Excerpt to read
╔══

Blend of regret +‎ Brexit, said to have been coined on 24 June 2016 by one Carl Gardner in a Twitter post (see quotations) following the United Kingdom European Union membership referendum on 23 June 2016.

Noun

Regrexit (uncountable)

  1. (UK politics) A feeling of regret about Brexit taking place, or about having voted for it.
    • 2016 June 24, Carl Gardner (@carlgardner), Twitter, archived from the original on 2 November 2016:
      Labour has one chance now. To emerge within weeks as Britain's centrist "Regrexit Unionist" party. If it did that, even I might forgive it.
    • 2016 June 24, Jonathan Freedland, “For the 48%, this was a day of despair: Soon we will become little Britain. The signs of Regrexit are cold comfort for those of us who voted to remain.”, in The Guardian, London, archived from the original on 13 September 2016, subtitle:
      There are leave voters who confessed to reporters that they never thought their side would actually win, that their vote had only ever been intended as a protest, presumed to be safe because surely everyone else would vote the other way. [] A Twitter user came up with a new coinage for this rapid form of buyer's remorse: Regrexit. [] When some of those leave voters see that Brexit has not brought back the good jobs of old, that housing is still in desperately short supply and that a migrant family still lives round the corner, the Regrexit sentiment will grow.

╚══

Data for analysis
╔══

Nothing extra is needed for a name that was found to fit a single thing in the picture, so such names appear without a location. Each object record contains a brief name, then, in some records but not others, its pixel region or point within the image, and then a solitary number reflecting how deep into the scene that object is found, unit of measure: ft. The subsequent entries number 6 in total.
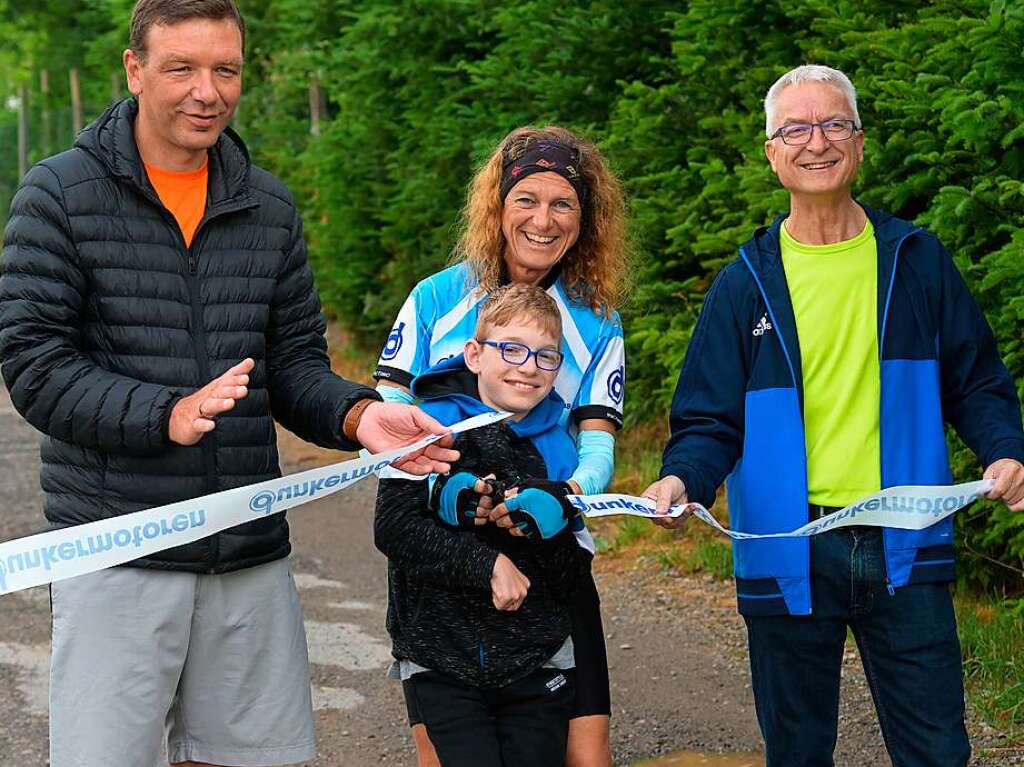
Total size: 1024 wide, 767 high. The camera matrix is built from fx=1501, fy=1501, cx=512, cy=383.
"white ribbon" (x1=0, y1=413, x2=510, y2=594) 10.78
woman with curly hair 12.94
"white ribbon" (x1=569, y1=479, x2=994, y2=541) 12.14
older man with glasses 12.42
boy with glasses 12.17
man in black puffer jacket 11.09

╚══
╔══

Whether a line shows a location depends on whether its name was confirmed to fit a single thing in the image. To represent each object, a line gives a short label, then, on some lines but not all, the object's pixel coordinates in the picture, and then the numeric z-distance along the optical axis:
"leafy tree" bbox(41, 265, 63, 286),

╚══
╔══

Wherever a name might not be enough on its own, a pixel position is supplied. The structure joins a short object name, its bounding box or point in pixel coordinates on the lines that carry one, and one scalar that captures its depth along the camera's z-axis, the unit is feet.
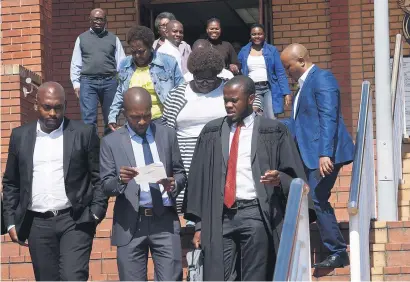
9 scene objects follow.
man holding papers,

╚══

Problems and tasks
[a] In the Regrexit entry, what date is the word said to have been coined?
[b] Pick up the Regrexit entry where it stops and write what comes next.
The material has no connection to the Regrexit entry.

Task results
[a] 24 June 2016.

[b]
    • 2016 June 26, Abhidevananda <[email protected]>, “Re: Brexit”, in uk.philosophy.humanism (Usenet), message-ID <[email protected]>:
      From reports, the UK is moving rapidly from Brexit to Regrexit.
    • 2016 June 27, Adam Taylor, “Bregret? Regrexit? Don't bet on it.”, in The Washington Post, archived from the original on 6 October 2016:
      In the spirit of Brexit, these attitudes even have their own media-friendly nickname: Bregret or Regrexit.
    • 2016 June 29, Anna Wallis, “Brexit lessons here”, in Wanganui Chronicle:
      There were many reasons for the Leave vote, and Regrexit is now gaining momentum.
    • 2017, Markus M.L. Crepaz, European Democracies, Routledge, →ISBN:
      Within a few days, petitions to re-do the vote emerged with more than four million signatures, known as 'Regrexit.'
    • 2018, Victor O. Okocha, Leadership and Development Crises in Africa: A New Approach to an Old Challenge, Dorrance Publishing, →ISBN, page 234:
      There's a chance, especially with the 'Regrexit' sentiment surfacing, that the U.K. will still be part of the EU in two years.